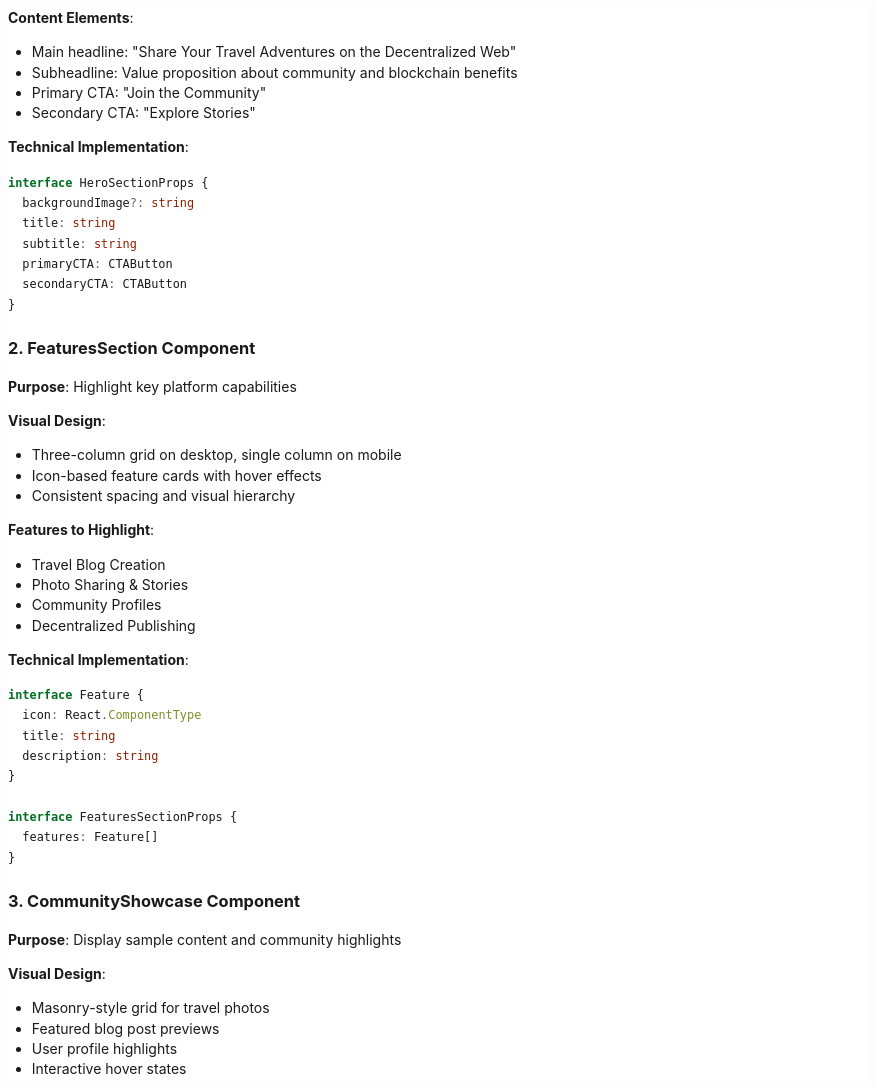 **Content Elements**:

- Main headline: "Share Your Travel Adventures on the Decentralized Web"
- Subheadline: Value proposition about community and blockchain benefits
- Primary CTA: "Join the Community"
- Secondary CTA: "Explore Stories"

**Technical Implementation**:

```typescript
interface HeroSectionProps {
  backgroundImage?: string
  title: string
  subtitle: string
  primaryCTA: CTAButton
  secondaryCTA: CTAButton
}
```

### 2. FeaturesSection Component

**Purpose**: Highlight key platform capabilities

**Visual Design**:

- Three-column grid on desktop, single column on mobile
- Icon-based feature cards with hover effects
- Consistent spacing and visual hierarchy

**Features to Highlight**:

- Travel Blog Creation
- Photo Sharing & Stories
- Community Profiles
- Decentralized Publishing

**Technical Implementation**:

```typescript
interface Feature {
  icon: React.ComponentType
  title: string
  description: string
}

interface FeaturesSectionProps {
  features: Feature[]
}
```

### 3. CommunityShowcase Component

**Purpose**: Display sample content and community highlights

**Visual Design**:

- Masonry-style grid for travel photos
- Featured blog post previews
- User profile highlights
- Interactive hover states
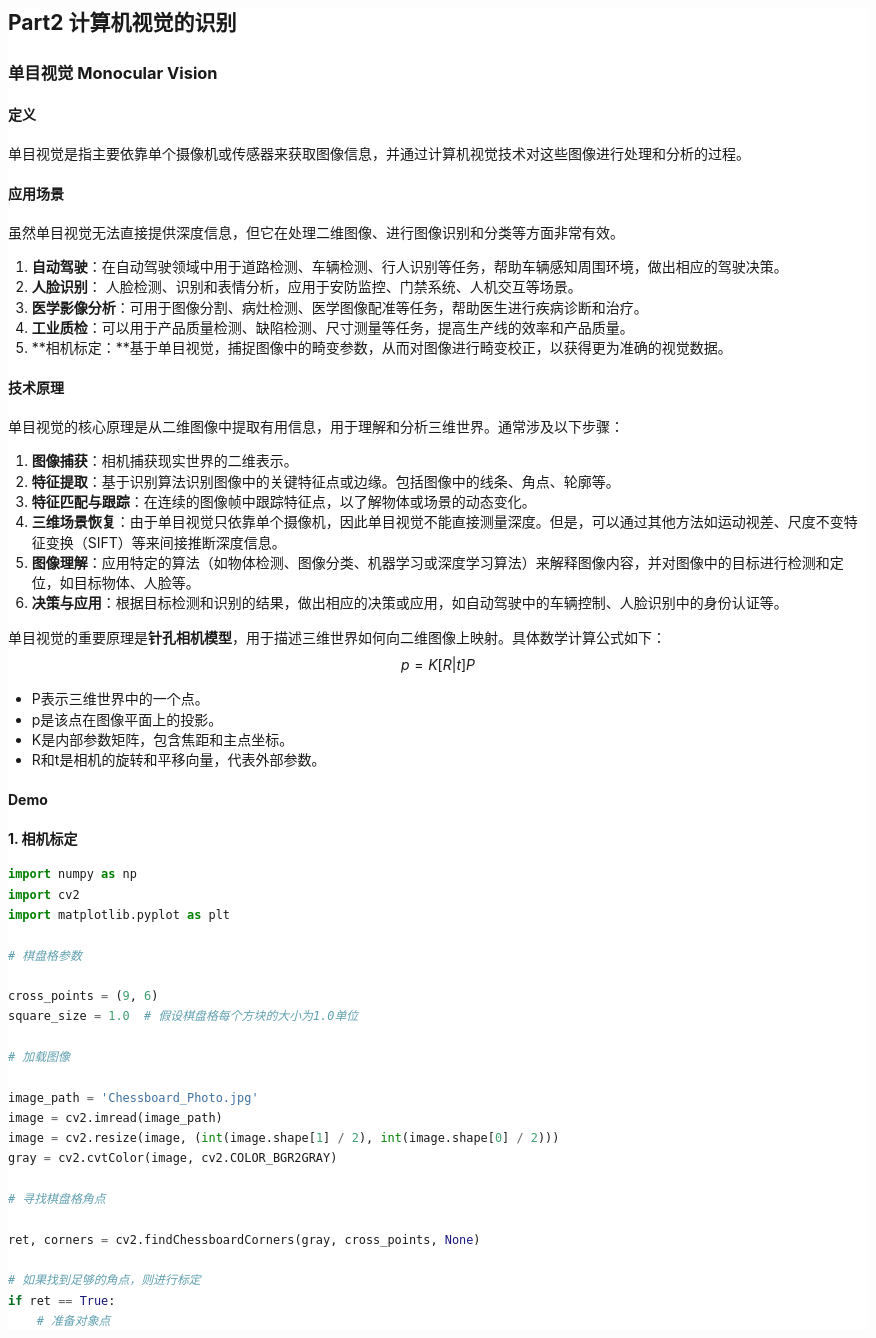## Part2 计算机视觉的识别

### 单目视觉 Monocular Vision

#### 定义

单目视觉是指主要依靠单个摄像机或传感器来获取图像信息，并通过计算机视觉技术对这些图像进行处理和分析的过程。

#### 应用场景

虽然单目视觉无法直接提供深度信息，但它在处理二维图像、进行图像识别和分类等方面非常有效。

1. **自动驾驶**：在自动驾驶领域中用于道路检测、车辆检测、行人识别等任务，帮助车辆感知周围环境，做出相应的驾驶决策。
2. **人脸识别**： 人脸检测、识别和表情分析，应用于安防监控、门禁系统、人机交互等场景。
3. **医学影像分析**：可用于图像分割、病灶检测、医学图像配准等任务，帮助医生进行疾病诊断和治疗。
4. **工业质检**：可以用于产品质量检测、缺陷检测、尺寸测量等任务，提高生产线的效率和产品质量。
5. **相机标定：**基于单目视觉，捕捉图像中的畸变参数，从而对图像进行畸变校正，以获得更为准确的视觉数据。

#### 技术原理

单目视觉的核心原理是从二维图像中提取有用信息，用于理解和分析三维世界。通常涉及以下步骤：

1. **图像捕获**：相机捕获现实世界的二维表示。
2. **特征提取**：基于识别算法识别图像中的关键特征点或边缘。包括图像中的线条、角点、轮廓等。
3. **特征匹配与跟踪**：在连续的图像帧中跟踪特征点，以了解物体或场景的动态变化。
4. **三维场景恢复**：由于单目视觉只依靠单个摄像机，因此单目视觉不能直接测量深度。但是，可以通过其他方法如运动视差、尺度不变特征变换（SIFT）等来间接推断深度信息。
5. **图像理解**：应用特定的算法（如物体检测、图像分类、机器学习或深度学习算法）来解释图像内容，并对图像中的目标进行检测和定位，如目标物体、人脸等。
6. **决策与应用**：根据目标检测和识别的结果，做出相应的决策或应用，如自动驾驶中的车辆控制、人脸识别中的身份认证等。

单目视觉的重要原理是**针孔相机模型**，用于描述三维世界如何向二维图像上映射。具体数学计算公式如下：
$$
p=K[R|t]P
$$

- P表示三维世界中的一个点。
- p是该点在图像平面上的投影。
- K是内部参数矩阵，包含焦距和主点坐标。
- R和t是相机的旋转和平移向量，代表外部参数。

#### Demo

**1. 相机标定**

```python
import numpy as np
import cv2
import matplotlib.pyplot as plt

# 棋盘格参数

cross_points = (9, 6)
square_size = 1.0  # 假设棋盘格每个方块的大小为1.0单位

# 加载图像

image_path = 'Chessboard_Photo.jpg'
image = cv2.imread(image_path)
image = cv2.resize(image, (int(image.shape[1] / 2), int(image.shape[0] / 2)))
gray = cv2.cvtColor(image, cv2.COLOR_BGR2GRAY)

# 寻找棋盘格角点

ret, corners = cv2.findChessboardCorners(gray, cross_points, None)

# 如果找到足够的角点，则进行标定
if ret == True:
    # 准备对象点
```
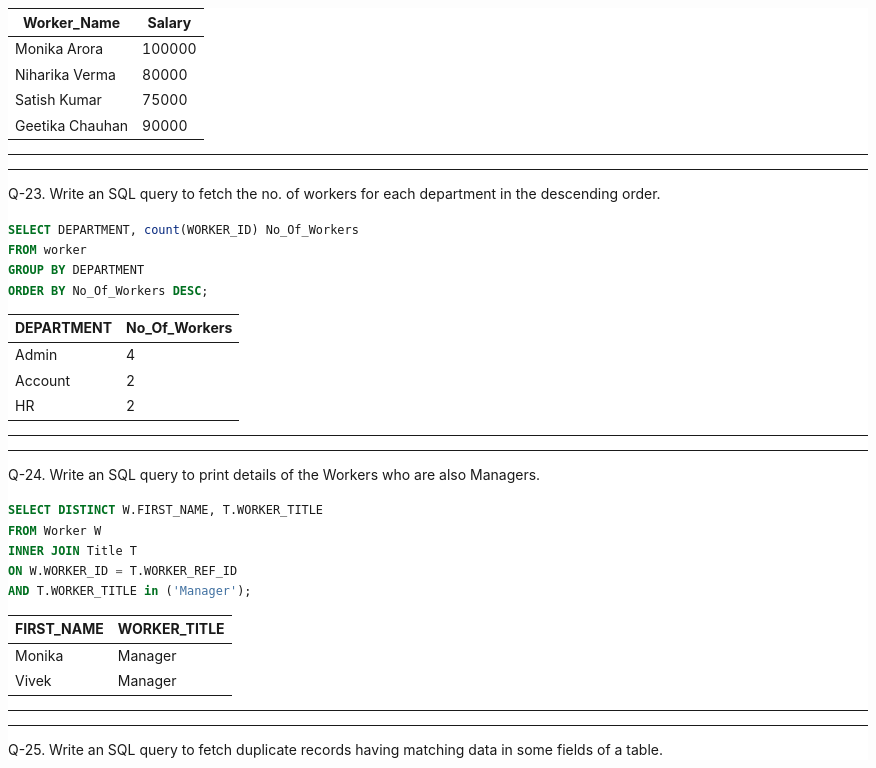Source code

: | Worker_Name     | Salary |
| --------------- | ------ |
| Monika Arora    | 100000 |
| Niharika Verma  | 80000  |
| Satish Kumar    | 75000  |
| Geetika Chauhan | 90000  |

---

---

Q-23. Write an SQL query to fetch the no. of workers for each department in the descending order.

```sql
SELECT DEPARTMENT, count(WORKER_ID) No_Of_Workers
FROM worker
GROUP BY DEPARTMENT
ORDER BY No_Of_Workers DESC;
```

| DEPARTMENT | No_Of_Workers |
| ---------- | ------------- |
| Admin      | 4             |
| Account    | 2             |
| HR         | 2             |

---

---

Q-24. Write an SQL query to print details of the Workers who are also Managers.

```sql
SELECT DISTINCT W.FIRST_NAME, T.WORKER_TITLE
FROM Worker W
INNER JOIN Title T
ON W.WORKER_ID = T.WORKER_REF_ID
AND T.WORKER_TITLE in ('Manager');
```

| FIRST_NAME | WORKER_TITLE |
| ---------- | ------------ |
| Monika     | Manager      |
| Vivek      | Manager      |

---

---

Q-25. Write an SQL query to fetch duplicate records having matching data in some fields of a table.
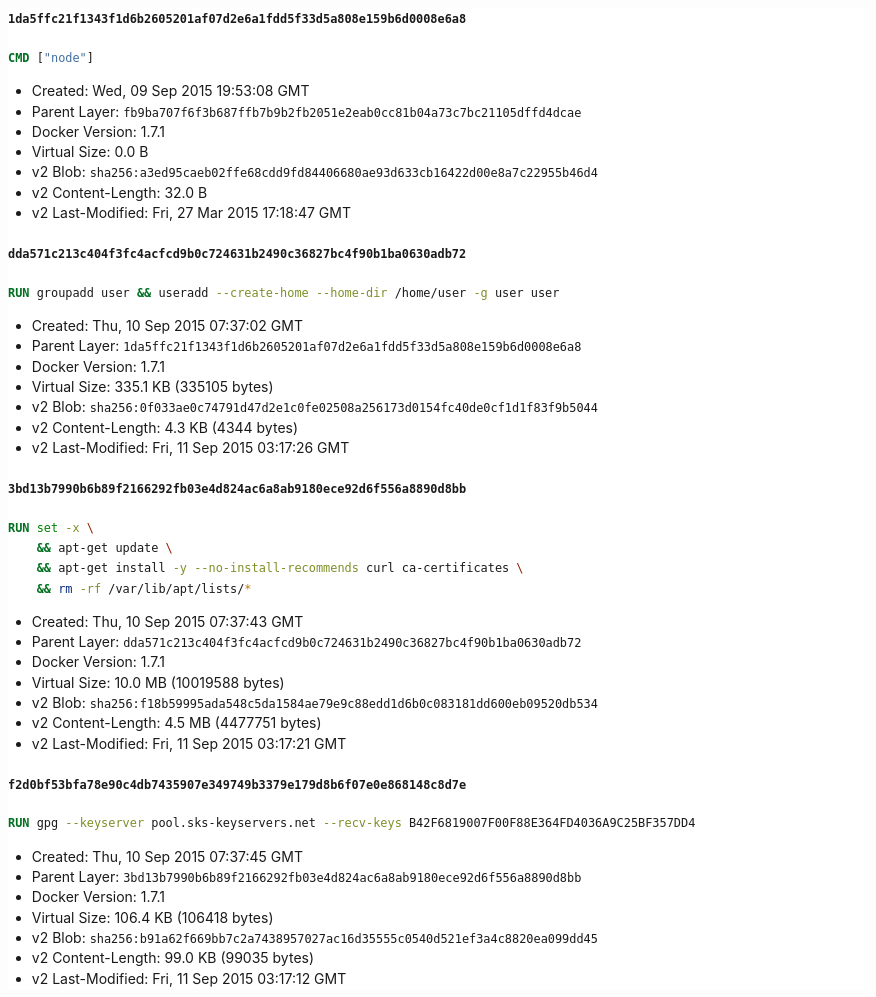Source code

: #### `1da5ffc21f1343f1d6b2605201af07d2e6a1fdd5f33d5a808e159b6d0008e6a8`

```dockerfile
CMD ["node"]
```

-	Created: Wed, 09 Sep 2015 19:53:08 GMT
-	Parent Layer: `fb9ba707f6f3b687ffb7b9b2fb2051e2eab0cc81b04a73c7bc21105dffd4dcae`
-	Docker Version: 1.7.1
-	Virtual Size: 0.0 B
-	v2 Blob: `sha256:a3ed95caeb02ffe68cdd9fd84406680ae93d633cb16422d00e8a7c22955b46d4`
-	v2 Content-Length: 32.0 B
-	v2 Last-Modified: Fri, 27 Mar 2015 17:18:47 GMT

#### `dda571c213c404f3fc4acfcd9b0c724631b2490c36827bc4f90b1ba0630adb72`

```dockerfile
RUN groupadd user && useradd --create-home --home-dir /home/user -g user user
```

-	Created: Thu, 10 Sep 2015 07:37:02 GMT
-	Parent Layer: `1da5ffc21f1343f1d6b2605201af07d2e6a1fdd5f33d5a808e159b6d0008e6a8`
-	Docker Version: 1.7.1
-	Virtual Size: 335.1 KB (335105 bytes)
-	v2 Blob: `sha256:0f033ae0c74791d47d2e1c0fe02508a256173d0154fc40de0cf1d1f83f9b5044`
-	v2 Content-Length: 4.3 KB (4344 bytes)
-	v2 Last-Modified: Fri, 11 Sep 2015 03:17:26 GMT

#### `3bd13b7990b6b89f2166292fb03e4d824ac6a8ab9180ece92d6f556a8890d8bb`

```dockerfile
RUN set -x \
	&& apt-get update \
	&& apt-get install -y --no-install-recommends curl ca-certificates \
	&& rm -rf /var/lib/apt/lists/*
```

-	Created: Thu, 10 Sep 2015 07:37:43 GMT
-	Parent Layer: `dda571c213c404f3fc4acfcd9b0c724631b2490c36827bc4f90b1ba0630adb72`
-	Docker Version: 1.7.1
-	Virtual Size: 10.0 MB (10019588 bytes)
-	v2 Blob: `sha256:f18b59995ada548c5da1584ae79e9c88edd1d6b0c083181dd600eb09520db534`
-	v2 Content-Length: 4.5 MB (4477751 bytes)
-	v2 Last-Modified: Fri, 11 Sep 2015 03:17:21 GMT

#### `f2d0bf53bfa78e90c4db7435907e349749b3379e179d8b6f07e0e868148c8d7e`

```dockerfile
RUN gpg --keyserver pool.sks-keyservers.net --recv-keys B42F6819007F00F88E364FD4036A9C25BF357DD4
```

-	Created: Thu, 10 Sep 2015 07:37:45 GMT
-	Parent Layer: `3bd13b7990b6b89f2166292fb03e4d824ac6a8ab9180ece92d6f556a8890d8bb`
-	Docker Version: 1.7.1
-	Virtual Size: 106.4 KB (106418 bytes)
-	v2 Blob: `sha256:b91a62f669bb7c2a7438957027ac16d35555c0540d521ef3a4c8820ea099dd45`
-	v2 Content-Length: 99.0 KB (99035 bytes)
-	v2 Last-Modified: Fri, 11 Sep 2015 03:17:12 GMT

══════════════════════════════

__AIM OF THE TASK__.
Check each line of the listing above for the string "gray". Report only how many have it.

__ANSWER BOX__.
2